Voor de plaatsing van een mechanisch ventilatiesysteem zijn er in Vlaanderen, Brussel en Wallonië verschillende premies en steunmaatregelen beschikbaar. Voor zowat alle premies geldt dat de installatie door een erkende aannemer moet geplaatst worden.
Vlaanderen
- EPC-labelpremie: voor energiebesparende renovatiewerken met een eindfactuur na 2020, kan je aanspraak maken op een EPC-labelpremie - hier valt ook de plaatsing van een ventilatiesysteem onder, gezien de plaatsing daarvan de energieprestatie van je woning verbetert.
- Deze premie is voor de renovatie van woningen met een E- of F-label die moeten gerenoveerd worden. Het premiebedrag is afhankelijk van het behaalde EPC-label na renovatie binnen de 5 jaar.
- De energiebesparende maatregelen moeten binnen de 5 jaar na aankoop van de woning (met aangetoond E-of F-label) worden uitgevoerd, aan te tonen met een nieuw EPC-verslag dat niet ouder is dan 12 maanden na het moment van de premie-aanvraag.
- De premie is (vanaf 2025) inkomensgerelateerd, maar voor wie zijn woning laat voldoen aan de minimale ventilatie-eisen is er een verhoogd bedrag.
- Totaalrenovatiebonus: de investering voor een ventilatiesysteem C+ of D(+) kan meetellen voor de totaalrenovatiebonus indien de plaatsing van de ventilatie wordt gecombineerd met 2 andere energiebesparende maatregelen. Indien je binnen een termijn van 5 jaar minstens 3 premie-aanvragen indient via Mijn VerbouwPremie, ontvang je een extra bonus bovenop deze premies.

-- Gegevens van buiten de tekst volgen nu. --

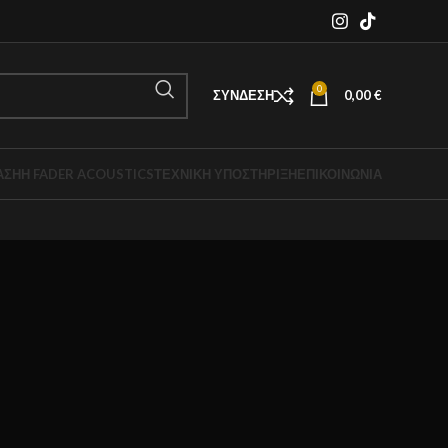
0
ΣΎΝΔΕΣΗ
0,00
€
ΑΣΗ
Η FADER ACOUSTICS
ΤΕΧΝΙΚΉ ΥΠΟΣΤΉΡΙΞΗ
ΕΠΙΚΟΙΝΩΝΙΑ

- De installatie van het ventilatiesysteem moet wel aangemeld zijn bij Fluvius.
- Om deze bonus te krijgen, moet je voor de uitgevoerde energiebesparende maatregelen eerst de Mijn VerbouwPremie aanvragen.
- Dit is een uitdovende premie voor werken waarvan de eindfactuur van de eerste investering tussen 2017 en 2020 moeten gedateerd zijn.

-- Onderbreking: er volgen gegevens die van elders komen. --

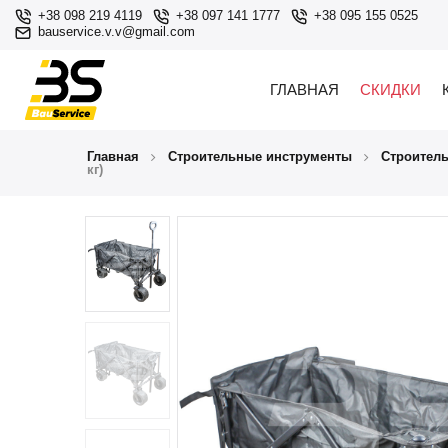
+38 098 219 4119
+38 097 141 1777
+38 095 155 0525
bauservice.v.v@gmail.com
ГЛАВНАЯ
СКИДКИ
Главная
Строительные инструменты
Строител
кг)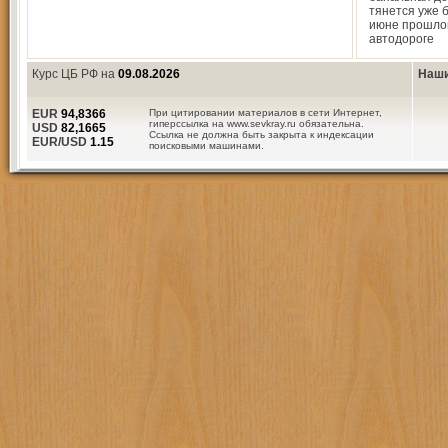
тянется уже 
июне прошлог
автодороге
Курс ЦБ РФ на
09.08.2026
Наши
EUR
94,8366
При цитировании материалов в сети Интернет,
гиперссылка на www.sevkray.ru обязательна.
USD
82,1665
Ссылка не должна быть закрыта к индексации
EUR/USD
1.15
поисковыми машинами.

- De premie geldt enkel voor woningen die voor 2006 werden aangesloten op het elektriciteitsnet.
Brussel
In Brussel is er de Renolution-premie voor particulieren en bedrijven die energie-efficiëntiemaatregelen willen doorvoeren in bestaande gebouwen. Hier vallen ook mechanische ventilatiesystemen, en specifiek ventilatiesystemen met warmteterugwinning (balansventilatie) onder.
Wallonië
In Wallonië zijn de premies voornamelijk gericht op energiebesparende maatregelen via het "Habitation"-programma, dat eigenaars stimuleert om hun woning energiezuiniger te maken. Ventilatiesystemen met warmterecuperatie (balansventilatie) kunnen hiervoor in aanmerking komen.